For background, gene editing technology in agriculture is based in the traditional breeding process. Through gene editing, scientists can make precise, targeted changes to plants’ specific DNA sequence that mirror what could occur either in nature or through traditional plant breeding, but in a more efficient way,” notes croplife.ca
In Canada gene-editing has typically faced higher hurdles in terms of having varieties developed using the technique accepted.
But, recently Health Canada has lowered the bar, putting the technique on a more, or less even footing with older crop development techniques.
It is a decision which has taken years for Health Canada to make, so one can infer it was not a decision taken lightly, but the body has decided that crops developed through gene editing are safe and, in most cases, will not require a pre-market safety assessment.
“This will open up the very real possibility of dramatic improvements for small- and large-acre crops alike, from productivity improvements to new solutions for emerging pest pressures, to advances in food and fuel crops that will benefit the entire value chain including consumers,” said Rick White, chair of the Canada Grains Council in a recent article at www.producer.com
But, other organizations are sounding an alarm, in particular calling attention to the government’s decision to let companies provide their own oversight.
A release from the National Farmers Union noted that organization’s concern Health Canada will allow private companies to release many new genetically engineered (genetically modified or GM) foods without any government oversight.
This is the knife’s edge of a rather important debate.

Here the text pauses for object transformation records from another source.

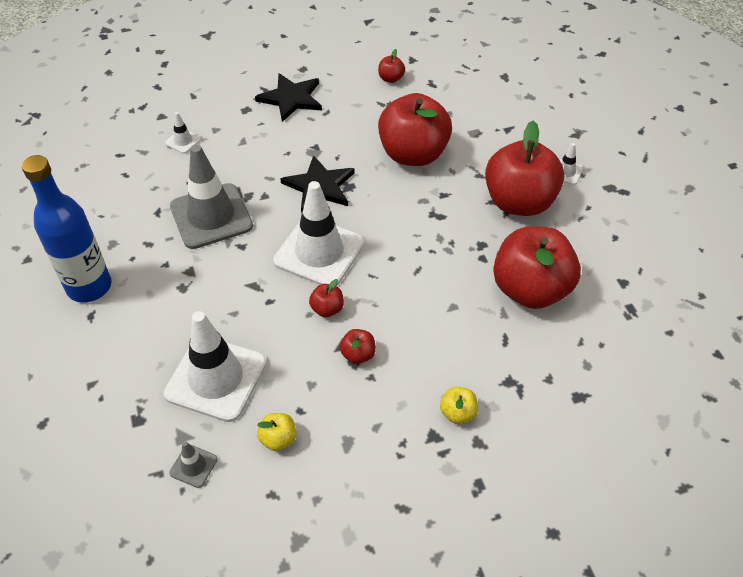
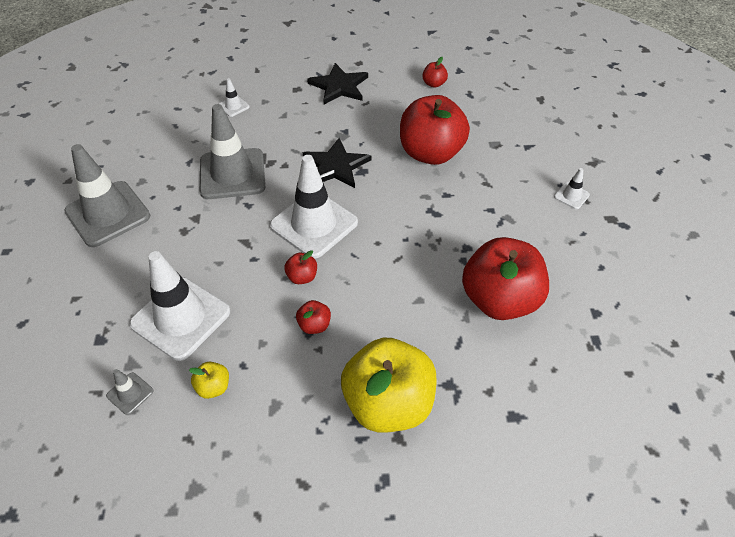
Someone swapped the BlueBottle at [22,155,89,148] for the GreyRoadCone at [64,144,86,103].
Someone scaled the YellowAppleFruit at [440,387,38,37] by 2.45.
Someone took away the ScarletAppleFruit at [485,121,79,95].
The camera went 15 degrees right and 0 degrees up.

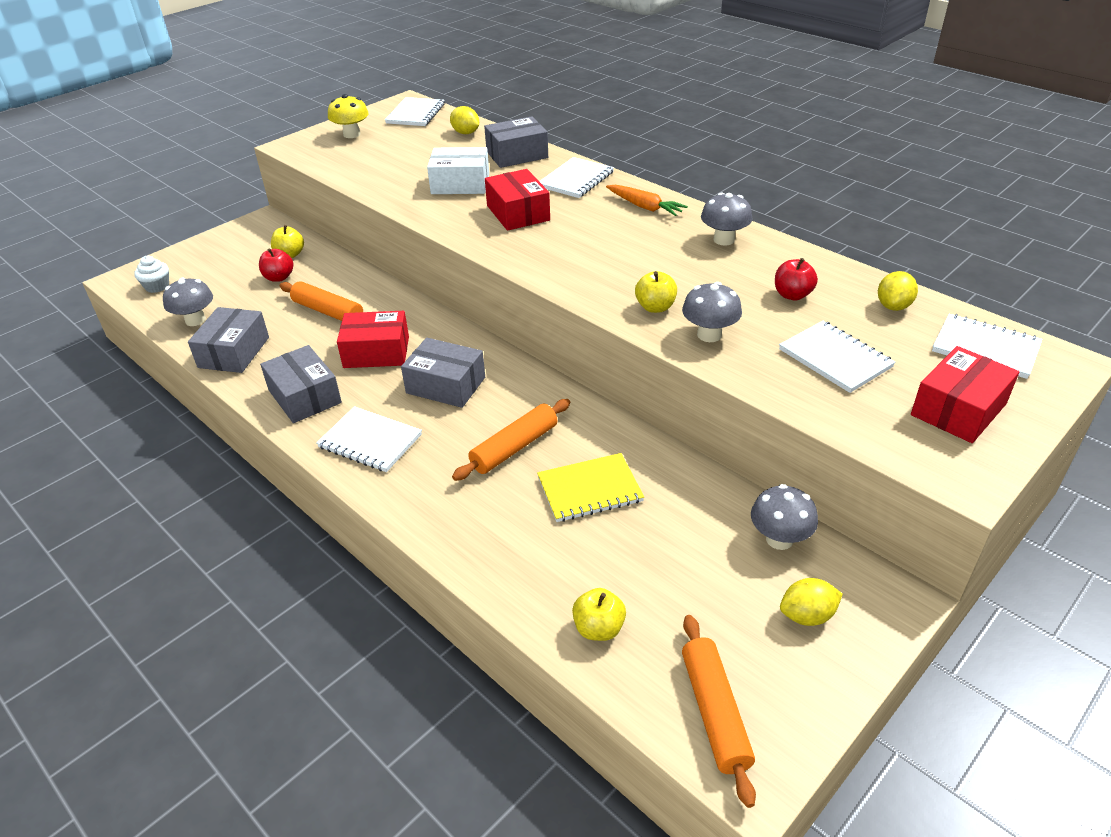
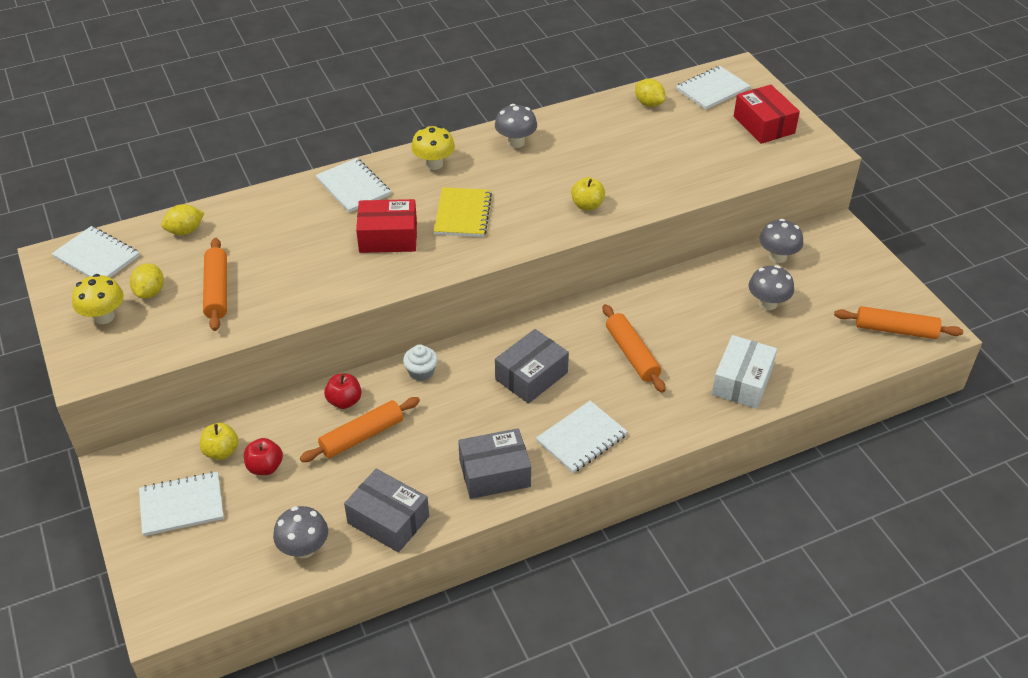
Someone carried the YellowToyLemon from [780,578,63,48] to [130,264,34,35].
Someone carried the WhiteExerciseBook from [779,321,116,72] to [139,471,85,65].
Someone put down the OrangeDoughRoller at [203,238,24,93].
Someone carried the ScarletAppleFruit from [775,258,43,42] to [324,373,38,36].
Someone carried the WhiteFairyCake from [134,256,35,37] to [403,345,35,36].
Someone swapped the OrangeCarrot at [606,185,82,31] for the YellowFungus at [411,126,44,44].
Someone carried the YellowExerciseBook from [537,453,107,69] to [434,187,58,50].
Someone carried the WhiteParcel from [427,147,62,47] to [712,335,65,74].
Someone carried the GreyFungus from [682,282,60,60] to [749,265,45,45].
Someone took away the ScarletParcel at [337,311,72,57].
Someone took away the GreyParcel at [484,116,64,52].
Someone took away the YellowAppleFruit at [572,588,54,53].
The camera went 70 degrees left and 5 degrees up.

On one side the issues of increasing desertification, salinity, climate changes and growing population all point to an increased need for fast varietal development to meet the changing realities of crop production. Obviously gene-editing can be an important tool in that work.
But, consumers have good reason to be at least somewhat distrustful of business, and cases of contaminated water, abandoned hazardous waste sites, and questionable safety rules in too many countries are all too real.
It would seem at least some level of government, or third party oversight would still be worthwhile, although it would need to work with expediency too to ensure science can advance crops for our future in a timely fashion.